The data submission would look something like this:

{
  "sets": [
    // ...sets by other orgs...
    {
      "contact": "info@wikimedia.org"
      "primary": "https://wikimediafoundation.org/",
      "associatedSites": ["https://login.wikimedia.org", "https://wikipedia.org", "https://wikidata.org", "https://commons.wikimedia.org", "https://meta.wikimedia.org" "https://wiktionary.org", ...],
      "rationaleBySite": {
        "https://wikipedia.org": "Has a Wikimedia Foundation logo and link in the footer",
        // ...repeat many times...
      }
    },
    // ...sets by other orgs...
  ]
}

We would have to put essentially the same data structre to /.well-known/first-party-set.json on wikimediafoundation.org, and { "primary": "https://wikimediafoundation.org" } on all other involved domains.

In T345589#9148883, @Tgr wrote:

While one can list any number of associated domains, only the first three in the list can be interacted with.

A closer reading of the WICG spec suggests associated domains are more restricted than that. The rules for resolving requestStorageAccess[For] are laid out in the eligible for same-party membership when embedded within algorithm, and they basically say that both the top-level domain and the embedded domain must be in the first three items of the associated domain list (in effect, a first-party set can only define up to three associated domains). I think that makes first-party sets, as defined today, fairly useless for us.
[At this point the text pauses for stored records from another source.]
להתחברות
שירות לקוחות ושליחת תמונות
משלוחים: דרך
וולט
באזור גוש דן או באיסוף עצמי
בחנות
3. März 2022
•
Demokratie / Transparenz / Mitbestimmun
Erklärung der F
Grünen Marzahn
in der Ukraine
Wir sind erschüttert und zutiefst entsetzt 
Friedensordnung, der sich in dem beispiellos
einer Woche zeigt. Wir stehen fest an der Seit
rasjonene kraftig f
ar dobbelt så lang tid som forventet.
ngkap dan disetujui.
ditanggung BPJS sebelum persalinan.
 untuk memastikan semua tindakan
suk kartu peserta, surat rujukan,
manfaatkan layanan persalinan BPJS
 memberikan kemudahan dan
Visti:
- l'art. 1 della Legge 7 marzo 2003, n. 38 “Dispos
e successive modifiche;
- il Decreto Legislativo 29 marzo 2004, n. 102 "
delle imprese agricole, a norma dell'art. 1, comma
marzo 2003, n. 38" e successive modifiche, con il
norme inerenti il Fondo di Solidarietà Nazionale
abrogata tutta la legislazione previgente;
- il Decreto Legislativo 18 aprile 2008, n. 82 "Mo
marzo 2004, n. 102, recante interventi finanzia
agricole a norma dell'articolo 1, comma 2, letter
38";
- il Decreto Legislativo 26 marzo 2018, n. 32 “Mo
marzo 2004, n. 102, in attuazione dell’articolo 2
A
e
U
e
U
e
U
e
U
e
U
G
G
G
(But, given that the First-Party Sets spec authors are asking for feedback, including specifically on the three-domain limit, we might want to engage with them.)

Firefox has a sort of first-party sets list of its own: the disconnect.me entity list. It doesn't seem to do anything useful though. T276739: Get Wikimedia added to disconnect.me entity list has more background.

First-Party Sets is now called Related Website Sets.

As a reference: First-Party sets may be not that useful for some 3rd party wikifarms, so we need also find another solution for them.

In T335851#8869692, @RhinosF1 wrote:

In T335851#8823395, @Tgr wrote:

The explainer says "If your RPs are SameParty, you may be better served by First-Party Sets." Which would be nice if there actually was a first-party sets standard, but it doesn't seem to be making much progress.

First-Party sets would also be useless to Miraheze as custom domains could take weeks to be added and need manual work. It looks like sets have to be reviewed and shipped in a chrome profile.

In T335851#8869692, @RhinosF1 wrote:

First-Party sets would also be useless to Miraheze as custom domains could take weeks to be added and need manual work. It looks like sets have to be reviewed and shipped in a chrome profile.

They have their own update mechanism (so not dependent on Chrome updates) but yeah there is a manual review process which is slow. But you don't need to add all your domains to the set (it has a limit of five domains anyway), just the login domain.

In T345589#9721050, @Bugreporter wrote:

As a reference: First-Party sets may be not that useful for some 3rd party wikifarms, so we need also find another solution for them.

In general, CentralAuth is a Wikimedia-specific extension and we don't support third-party use (we'll try not to break it unnecessarily, but we won't go out of our way to build alternative mechanisms for sites which differ in some relevant way from the Wikimedia cluster).
Related Website Sets is (at the moment, at least) Chrome-only though, so of course there needs to be some fallback mechanism.

Related: T363706: Register Wikimedia wikis as a Related Website Set.